Sunday, Dalkieth to Howick – sun was out – air temperature cool – wind in my face; which made progress initially slow but steady, climbing up through the lanes on NCR No.1 heading for the Moorfoot hills which run west to east like a wall. The road passes through a dip and suddenly I am in another world – the right one – I coast down a valley with the wind in my face to Innerleithen and a welcome coffee/cake. The next third of today’s journey I leave NCR No.1 and follow a narrow road south, with cyclists passing me in the opposite direction on an event with the beginning to warm the air and the wind decreasing I’m going along nicely.
The final section was more of the same, like this country soft and rolling with good roads and only the occasional car. A tremendous descent into Howick and its all over and only 3pm – that went a bit too quick. I was interested in Howick as it was a significant town that lost its rail link back in 60’s with predictable results on the local economy, the loss is still apparent as the reinstated section has not been extended as far as Howick. I dined at the local Indian and then retreated into tonight’s quarters, a guest house. Not sure about Howick.
Monday, Howick to Bellingham- sunny start and cold I was keen to get going and back into the hills, the road followed the bed of the Waverley line and I came to a position where a viaduct crosses the upland. After a quick call into the heritage centre which includes a small stretch of the line with carriages and shunter. A sign optimistically calls for the reinstatement of the entire line, I can’t imagine the cost! Newcastleton is small village with houses lined up symmetrically along a straight road, apparently a planned development associated with nineteenth century clearances. A quick coffee and cake and then onto NCR No.10 and across to Kielder, at last proper fire road trails. The temperature had risen and the going was warm so when I hit the lakeside trail and visitor centre it was an appropriate time for a shandy. Onto the dam and along the barrage the route forks off east along minor roads with the usual ‘up and down’ so when I rolled into Bellingham – I was cooked.

- **Tasks**
1. In the cycling diary, where did the writer stop for coffee and cake after coasting down the valley on Sunday?
2. List every place name that appears in the cycling diary, in the order each is first mentioned.
3. Go on with the cycling diary from the point where it ends.

- **Records shown**
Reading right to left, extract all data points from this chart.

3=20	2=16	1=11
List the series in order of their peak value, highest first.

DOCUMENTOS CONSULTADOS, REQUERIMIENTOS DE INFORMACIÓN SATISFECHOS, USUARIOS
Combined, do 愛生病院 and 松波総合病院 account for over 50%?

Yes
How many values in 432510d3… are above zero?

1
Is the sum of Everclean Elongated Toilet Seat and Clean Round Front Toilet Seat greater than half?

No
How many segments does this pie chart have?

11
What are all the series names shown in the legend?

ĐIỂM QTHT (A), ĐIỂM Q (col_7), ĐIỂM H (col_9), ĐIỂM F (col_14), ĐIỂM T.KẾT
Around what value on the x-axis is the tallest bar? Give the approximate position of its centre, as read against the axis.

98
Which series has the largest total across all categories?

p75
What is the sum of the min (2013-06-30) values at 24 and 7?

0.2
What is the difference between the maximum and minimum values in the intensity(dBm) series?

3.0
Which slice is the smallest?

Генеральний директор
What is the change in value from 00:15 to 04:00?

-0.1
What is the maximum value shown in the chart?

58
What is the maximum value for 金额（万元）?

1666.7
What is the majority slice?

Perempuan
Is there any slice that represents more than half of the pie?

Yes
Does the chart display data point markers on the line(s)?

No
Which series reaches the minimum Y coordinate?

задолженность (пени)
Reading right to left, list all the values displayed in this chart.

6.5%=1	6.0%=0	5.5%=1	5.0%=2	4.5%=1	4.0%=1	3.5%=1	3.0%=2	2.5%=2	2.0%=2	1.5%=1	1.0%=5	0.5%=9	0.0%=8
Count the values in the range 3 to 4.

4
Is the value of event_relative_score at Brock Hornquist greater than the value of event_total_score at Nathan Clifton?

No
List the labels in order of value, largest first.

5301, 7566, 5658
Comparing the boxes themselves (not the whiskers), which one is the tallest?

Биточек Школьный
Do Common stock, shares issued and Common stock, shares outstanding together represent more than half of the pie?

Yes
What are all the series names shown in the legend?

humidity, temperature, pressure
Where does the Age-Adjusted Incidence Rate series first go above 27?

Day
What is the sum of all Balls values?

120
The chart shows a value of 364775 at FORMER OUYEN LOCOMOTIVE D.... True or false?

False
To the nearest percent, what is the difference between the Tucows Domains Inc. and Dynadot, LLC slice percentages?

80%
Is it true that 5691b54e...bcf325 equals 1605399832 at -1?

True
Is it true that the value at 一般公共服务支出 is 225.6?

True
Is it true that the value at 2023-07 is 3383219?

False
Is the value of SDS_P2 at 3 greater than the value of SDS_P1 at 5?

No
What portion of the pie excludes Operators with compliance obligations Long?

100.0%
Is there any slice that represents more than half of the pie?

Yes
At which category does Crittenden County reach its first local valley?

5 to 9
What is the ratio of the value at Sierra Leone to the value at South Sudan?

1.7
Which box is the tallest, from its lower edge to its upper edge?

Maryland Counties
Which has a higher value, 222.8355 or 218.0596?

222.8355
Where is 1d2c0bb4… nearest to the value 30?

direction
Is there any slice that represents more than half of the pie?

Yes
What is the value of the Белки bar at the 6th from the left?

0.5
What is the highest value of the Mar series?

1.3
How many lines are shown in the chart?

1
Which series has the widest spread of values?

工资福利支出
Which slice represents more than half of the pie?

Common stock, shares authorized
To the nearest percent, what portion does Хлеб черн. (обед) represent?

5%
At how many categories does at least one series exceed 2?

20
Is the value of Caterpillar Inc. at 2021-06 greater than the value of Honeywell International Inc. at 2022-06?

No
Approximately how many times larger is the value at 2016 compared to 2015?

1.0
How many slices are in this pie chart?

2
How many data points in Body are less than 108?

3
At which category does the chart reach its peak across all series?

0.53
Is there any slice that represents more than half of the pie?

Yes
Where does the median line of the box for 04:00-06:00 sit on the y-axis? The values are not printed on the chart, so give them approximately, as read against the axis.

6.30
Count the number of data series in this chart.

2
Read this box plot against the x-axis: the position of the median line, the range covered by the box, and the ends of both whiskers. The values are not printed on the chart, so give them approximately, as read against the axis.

- **Your written answers**
1. Innerleithen

2. Dalkieth, Howick, Moorfoot hills, Innerleithen, Newcastleton, Kielder, Bellingham

3.
Tuesday, Belligham to Langdon Beck. A damp murky shroud over the landscape, NCR10 continues along minor roads, forest trails and then Hadrians Wall (nothing to be seen). I can’t even remover the name of the small town I stopped at for coffe and cake my mind was concerned with getting to Alston which turned out to be quite a nice surprise as the track bed of the disused railway provided a shallow gradient and upon arrival in Alston I felt ok.
Wednesday, cloudy and dry – I decided to take in High Cup Nic a trail which was on the list but as a walk so I set off not knowing what to expect. It turned out fine with some walking/pushing – I rattled down into Appleby had some lunch and set off for Kirkby Stephan with the wind in my face. I was tiring by this time and I knew that the final section up to the Moorcock Inn was a struggle and sensed I only had one more day in my legs. Despite the slightly eccentric surroundings the food was top draw.
Thursday, the final day and it was going to be a long anticipated section of the Pennine bridleway. The initial climb out of Dent up a narrow lane is a lung buster. The track then heads south at high level along good tracks, again the wind blew in my face but the initial flighty cloud cover dispersed in accordance with predictions leaving clear sunny skies and a pleasant temperature. The track heads down into Ribblesdale with the famous viaduct in view. After passing under the tunnel a final ascent to the limestone scars and a bumpy descent along lanes i arrive in Settle.